/---

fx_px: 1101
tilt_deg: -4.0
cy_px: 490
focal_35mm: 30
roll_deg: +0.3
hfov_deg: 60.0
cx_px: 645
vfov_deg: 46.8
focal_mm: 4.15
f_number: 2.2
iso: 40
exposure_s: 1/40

\---
/---

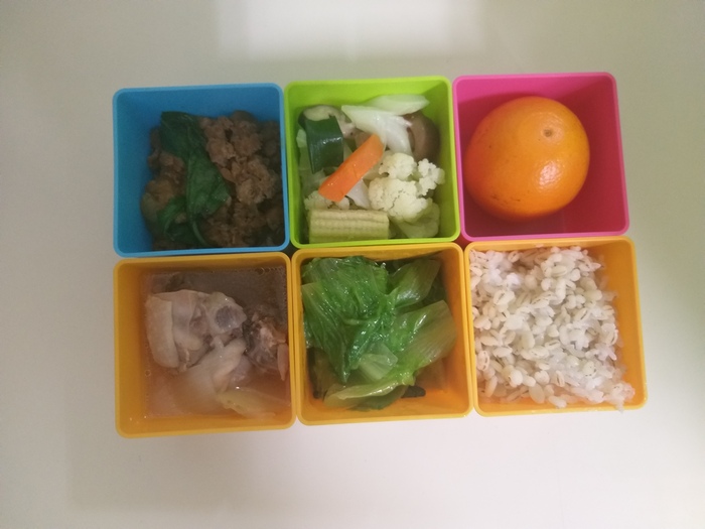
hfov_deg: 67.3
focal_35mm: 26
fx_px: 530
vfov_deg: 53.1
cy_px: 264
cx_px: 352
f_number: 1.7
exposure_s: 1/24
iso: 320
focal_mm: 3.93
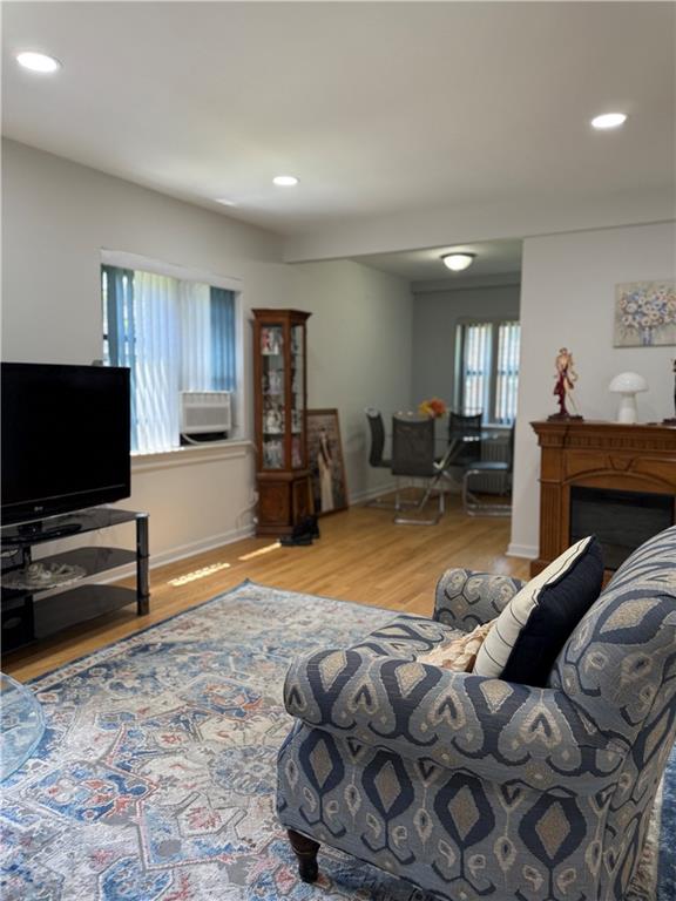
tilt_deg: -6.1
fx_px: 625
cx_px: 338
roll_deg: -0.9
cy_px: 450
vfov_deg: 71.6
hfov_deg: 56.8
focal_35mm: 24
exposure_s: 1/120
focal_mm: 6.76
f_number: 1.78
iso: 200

\---

PROBLEM STATEMENT —
Please, from the entries above, set down exactly the lines from the one containing "fx_px: 1101" through the one containing "exposure_s: 1/40", and only those.

WRITTEN ANSWER —
fx_px: 1101
tilt_deg: -4.0
cy_px: 490
focal_35mm: 30
roll_deg: +0.3
hfov_deg: 60.0
cx_px: 645
vfov_deg: 46.8
focal_mm: 4.15
f_number: 2.2
iso: 40
exposure_s: 1/40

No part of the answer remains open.